Tuesday, April 29, 2014

Insurance as Collateral (Part III)

Unquestionably, a requirement in today’s world - insurance - can be so complex that it often leaves us with many questions. This is the third of several insurance blogs to address various vital components of your community’s health. Please scroll down to read the previous two insurance-related posts for more details. 

Another common phrase in the insurance industry is “waiver of subrogation.”  To reduce confusion, some in the insurance industry may say “Transfer of rights of recovery against others to us.”  Clear as mud?  
“Subrogation” is when you give to the insurance company your right to collect for damages from someone else.  Why is this important?  If a contractor working for the Association assigns this right to his insurance carrier, that carrier can then look to the Association to reimburse any claim costs incurred defending the contractor on your project, when some of the blame for the problem may possibly have fallen on the Association.  So to prevent this, in your contract with a vendor, you will want to have this power waived - or a “waiver of subrogation”.
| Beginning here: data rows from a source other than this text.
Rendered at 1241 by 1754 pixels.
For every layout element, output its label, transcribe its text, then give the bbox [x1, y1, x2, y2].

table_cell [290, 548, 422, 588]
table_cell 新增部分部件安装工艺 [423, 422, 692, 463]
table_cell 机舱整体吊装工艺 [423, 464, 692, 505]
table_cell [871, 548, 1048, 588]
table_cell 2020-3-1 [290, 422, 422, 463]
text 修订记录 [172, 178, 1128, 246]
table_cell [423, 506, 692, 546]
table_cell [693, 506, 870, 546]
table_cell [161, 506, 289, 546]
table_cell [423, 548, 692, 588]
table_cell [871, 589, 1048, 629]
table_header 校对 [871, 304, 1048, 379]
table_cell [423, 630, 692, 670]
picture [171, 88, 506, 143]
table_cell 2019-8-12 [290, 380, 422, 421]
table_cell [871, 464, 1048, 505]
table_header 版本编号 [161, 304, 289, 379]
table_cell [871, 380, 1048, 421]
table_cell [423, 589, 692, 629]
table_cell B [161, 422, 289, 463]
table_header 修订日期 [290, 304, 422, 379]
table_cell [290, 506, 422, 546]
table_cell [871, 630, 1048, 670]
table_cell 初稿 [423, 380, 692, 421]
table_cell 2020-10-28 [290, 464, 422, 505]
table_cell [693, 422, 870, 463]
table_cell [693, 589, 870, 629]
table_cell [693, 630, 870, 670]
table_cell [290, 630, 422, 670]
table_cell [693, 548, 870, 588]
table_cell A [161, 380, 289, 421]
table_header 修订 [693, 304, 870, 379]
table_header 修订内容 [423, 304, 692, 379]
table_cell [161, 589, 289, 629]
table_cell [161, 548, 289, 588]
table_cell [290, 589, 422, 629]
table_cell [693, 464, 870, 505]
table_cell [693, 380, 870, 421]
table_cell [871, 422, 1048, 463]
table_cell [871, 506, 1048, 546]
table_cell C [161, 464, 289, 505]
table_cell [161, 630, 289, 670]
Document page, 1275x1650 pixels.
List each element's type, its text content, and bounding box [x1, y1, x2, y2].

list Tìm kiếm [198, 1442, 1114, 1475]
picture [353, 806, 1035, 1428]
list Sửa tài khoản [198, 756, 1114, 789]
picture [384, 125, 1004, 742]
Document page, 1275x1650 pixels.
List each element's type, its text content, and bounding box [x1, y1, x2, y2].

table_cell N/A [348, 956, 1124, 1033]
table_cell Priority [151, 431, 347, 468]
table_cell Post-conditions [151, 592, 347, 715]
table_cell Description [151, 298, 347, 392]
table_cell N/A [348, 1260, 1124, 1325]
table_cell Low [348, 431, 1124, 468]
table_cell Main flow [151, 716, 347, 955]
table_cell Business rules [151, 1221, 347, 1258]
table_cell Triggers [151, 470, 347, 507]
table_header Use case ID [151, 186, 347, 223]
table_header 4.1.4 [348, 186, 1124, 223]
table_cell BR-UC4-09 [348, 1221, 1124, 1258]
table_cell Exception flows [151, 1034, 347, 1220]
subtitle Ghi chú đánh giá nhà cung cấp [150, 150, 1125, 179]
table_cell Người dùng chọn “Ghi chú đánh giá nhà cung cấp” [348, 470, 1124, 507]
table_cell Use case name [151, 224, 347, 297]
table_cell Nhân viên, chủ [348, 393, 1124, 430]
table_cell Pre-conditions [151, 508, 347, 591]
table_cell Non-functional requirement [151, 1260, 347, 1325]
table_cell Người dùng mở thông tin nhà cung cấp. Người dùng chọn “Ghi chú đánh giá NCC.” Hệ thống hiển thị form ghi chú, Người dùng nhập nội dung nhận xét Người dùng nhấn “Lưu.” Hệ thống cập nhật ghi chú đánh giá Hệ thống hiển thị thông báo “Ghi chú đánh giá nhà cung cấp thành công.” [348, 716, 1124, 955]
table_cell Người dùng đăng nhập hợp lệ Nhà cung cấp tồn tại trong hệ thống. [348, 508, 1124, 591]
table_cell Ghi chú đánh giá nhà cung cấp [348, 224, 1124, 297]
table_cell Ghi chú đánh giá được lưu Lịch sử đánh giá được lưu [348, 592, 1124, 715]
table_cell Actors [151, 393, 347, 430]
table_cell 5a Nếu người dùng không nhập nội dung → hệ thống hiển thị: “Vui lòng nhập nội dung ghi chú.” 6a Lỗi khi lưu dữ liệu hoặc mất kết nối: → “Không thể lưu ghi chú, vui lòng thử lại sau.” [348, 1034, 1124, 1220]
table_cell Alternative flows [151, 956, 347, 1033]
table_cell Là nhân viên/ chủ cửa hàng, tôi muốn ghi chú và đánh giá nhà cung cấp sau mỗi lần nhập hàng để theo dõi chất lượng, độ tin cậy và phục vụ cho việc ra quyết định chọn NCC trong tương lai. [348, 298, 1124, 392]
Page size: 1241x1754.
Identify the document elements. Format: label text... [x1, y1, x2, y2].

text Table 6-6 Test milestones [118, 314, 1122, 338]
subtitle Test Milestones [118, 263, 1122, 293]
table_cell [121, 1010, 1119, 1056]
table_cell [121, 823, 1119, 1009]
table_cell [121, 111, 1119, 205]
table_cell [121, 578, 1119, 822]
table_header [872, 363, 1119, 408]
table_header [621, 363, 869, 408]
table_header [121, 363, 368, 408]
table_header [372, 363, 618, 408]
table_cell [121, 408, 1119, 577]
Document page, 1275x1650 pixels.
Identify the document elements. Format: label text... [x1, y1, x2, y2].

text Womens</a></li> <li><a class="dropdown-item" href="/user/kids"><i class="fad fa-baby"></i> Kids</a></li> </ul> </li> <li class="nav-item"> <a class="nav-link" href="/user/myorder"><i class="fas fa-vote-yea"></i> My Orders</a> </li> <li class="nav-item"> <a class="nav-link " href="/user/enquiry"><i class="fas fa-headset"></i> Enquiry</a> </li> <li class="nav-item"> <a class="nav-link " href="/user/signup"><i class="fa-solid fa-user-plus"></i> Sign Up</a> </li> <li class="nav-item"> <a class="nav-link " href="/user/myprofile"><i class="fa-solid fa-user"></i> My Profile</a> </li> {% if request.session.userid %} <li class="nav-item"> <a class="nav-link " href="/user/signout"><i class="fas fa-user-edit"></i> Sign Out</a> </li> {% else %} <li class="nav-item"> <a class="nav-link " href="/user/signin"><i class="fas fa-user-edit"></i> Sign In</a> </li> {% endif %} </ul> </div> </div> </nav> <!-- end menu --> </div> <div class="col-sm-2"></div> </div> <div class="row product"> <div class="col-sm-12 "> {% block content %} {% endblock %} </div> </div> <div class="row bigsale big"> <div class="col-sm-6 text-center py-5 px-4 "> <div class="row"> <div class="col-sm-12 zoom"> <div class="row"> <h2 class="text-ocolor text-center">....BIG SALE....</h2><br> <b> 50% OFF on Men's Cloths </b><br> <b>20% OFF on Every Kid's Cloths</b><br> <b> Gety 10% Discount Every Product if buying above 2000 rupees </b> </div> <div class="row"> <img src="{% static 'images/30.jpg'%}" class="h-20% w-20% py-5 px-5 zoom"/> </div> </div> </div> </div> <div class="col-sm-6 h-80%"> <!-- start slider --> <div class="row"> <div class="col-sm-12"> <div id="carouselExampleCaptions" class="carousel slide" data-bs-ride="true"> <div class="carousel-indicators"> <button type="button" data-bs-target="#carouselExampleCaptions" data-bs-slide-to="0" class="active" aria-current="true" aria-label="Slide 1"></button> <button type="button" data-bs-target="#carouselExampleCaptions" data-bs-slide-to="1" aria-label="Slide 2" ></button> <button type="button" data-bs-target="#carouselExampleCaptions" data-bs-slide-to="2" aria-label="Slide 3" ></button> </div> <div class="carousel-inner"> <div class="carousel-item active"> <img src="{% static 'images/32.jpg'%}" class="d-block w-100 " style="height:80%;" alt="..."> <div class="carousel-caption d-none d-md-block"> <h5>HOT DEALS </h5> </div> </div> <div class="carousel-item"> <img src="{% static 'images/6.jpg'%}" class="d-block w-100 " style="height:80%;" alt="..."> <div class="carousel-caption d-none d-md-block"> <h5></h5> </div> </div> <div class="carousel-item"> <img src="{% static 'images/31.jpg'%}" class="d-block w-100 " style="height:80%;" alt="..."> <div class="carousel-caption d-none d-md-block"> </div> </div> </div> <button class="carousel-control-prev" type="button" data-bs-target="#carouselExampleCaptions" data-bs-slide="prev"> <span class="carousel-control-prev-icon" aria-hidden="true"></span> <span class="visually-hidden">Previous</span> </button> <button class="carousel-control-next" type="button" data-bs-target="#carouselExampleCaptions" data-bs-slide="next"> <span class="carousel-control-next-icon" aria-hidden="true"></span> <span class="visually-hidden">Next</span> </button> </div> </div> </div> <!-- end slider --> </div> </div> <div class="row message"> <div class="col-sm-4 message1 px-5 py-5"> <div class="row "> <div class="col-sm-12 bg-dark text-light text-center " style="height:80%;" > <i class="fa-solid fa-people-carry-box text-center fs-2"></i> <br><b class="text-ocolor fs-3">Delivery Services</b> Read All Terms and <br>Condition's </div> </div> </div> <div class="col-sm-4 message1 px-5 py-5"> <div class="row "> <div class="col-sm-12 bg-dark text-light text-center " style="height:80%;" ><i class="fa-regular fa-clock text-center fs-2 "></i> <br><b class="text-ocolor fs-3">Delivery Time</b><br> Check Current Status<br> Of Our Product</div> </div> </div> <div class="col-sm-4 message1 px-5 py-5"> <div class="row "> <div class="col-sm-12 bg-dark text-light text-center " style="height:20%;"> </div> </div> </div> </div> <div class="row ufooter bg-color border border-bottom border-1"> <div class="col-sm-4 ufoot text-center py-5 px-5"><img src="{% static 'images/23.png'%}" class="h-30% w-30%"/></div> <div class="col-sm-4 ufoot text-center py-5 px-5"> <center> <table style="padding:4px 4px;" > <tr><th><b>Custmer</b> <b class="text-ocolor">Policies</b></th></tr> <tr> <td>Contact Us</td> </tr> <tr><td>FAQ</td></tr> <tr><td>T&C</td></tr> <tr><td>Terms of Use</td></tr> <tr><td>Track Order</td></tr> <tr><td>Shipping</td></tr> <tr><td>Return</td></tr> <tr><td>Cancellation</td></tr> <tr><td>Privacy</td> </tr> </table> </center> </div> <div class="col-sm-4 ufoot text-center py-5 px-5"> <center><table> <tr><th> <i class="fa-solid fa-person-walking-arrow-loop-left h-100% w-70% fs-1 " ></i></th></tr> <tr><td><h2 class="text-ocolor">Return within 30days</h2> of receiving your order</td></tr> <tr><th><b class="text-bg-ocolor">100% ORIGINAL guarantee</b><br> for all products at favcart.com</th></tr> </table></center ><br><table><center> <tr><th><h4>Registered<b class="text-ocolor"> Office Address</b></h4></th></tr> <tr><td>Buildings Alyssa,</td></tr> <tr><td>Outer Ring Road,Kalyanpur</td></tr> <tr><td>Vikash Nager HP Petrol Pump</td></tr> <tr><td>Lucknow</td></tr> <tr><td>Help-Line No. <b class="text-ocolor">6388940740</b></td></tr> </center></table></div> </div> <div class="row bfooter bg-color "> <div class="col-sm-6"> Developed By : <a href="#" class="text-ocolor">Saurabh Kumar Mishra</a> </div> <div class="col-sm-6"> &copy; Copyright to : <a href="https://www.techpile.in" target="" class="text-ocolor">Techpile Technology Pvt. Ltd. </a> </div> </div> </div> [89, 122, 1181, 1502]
You should ask for a waiver in workers compensation and property insurance policies.  In the case of liability insurance, you normally do not obtain a waiver.   Courts have concluded that it is against public policy to allow an insurance company to subrogate against its own insured, including anyone added as an “additional insured.”  As long as the Association is diligent in securing and confirming its “additional insured” status (by insisting on receiving a copy of the additional insured endorsement), the waiver of subrogation is not a necessity.

Regarding workers compensation:  The standard WC policy does not allow the insured to waive subrogation.  Most insurers will agree to waive subrogation if requested, but often charge the contractor an additional premium for this. 

When requesting a waiver, be aware that some insurance policies void the coverage if the insured agrees to waive the insurer’s subrogation rights without receiving prior approval from the insurance company.  You should have the policies carefully reviewed when dealing with waivers of subrogation.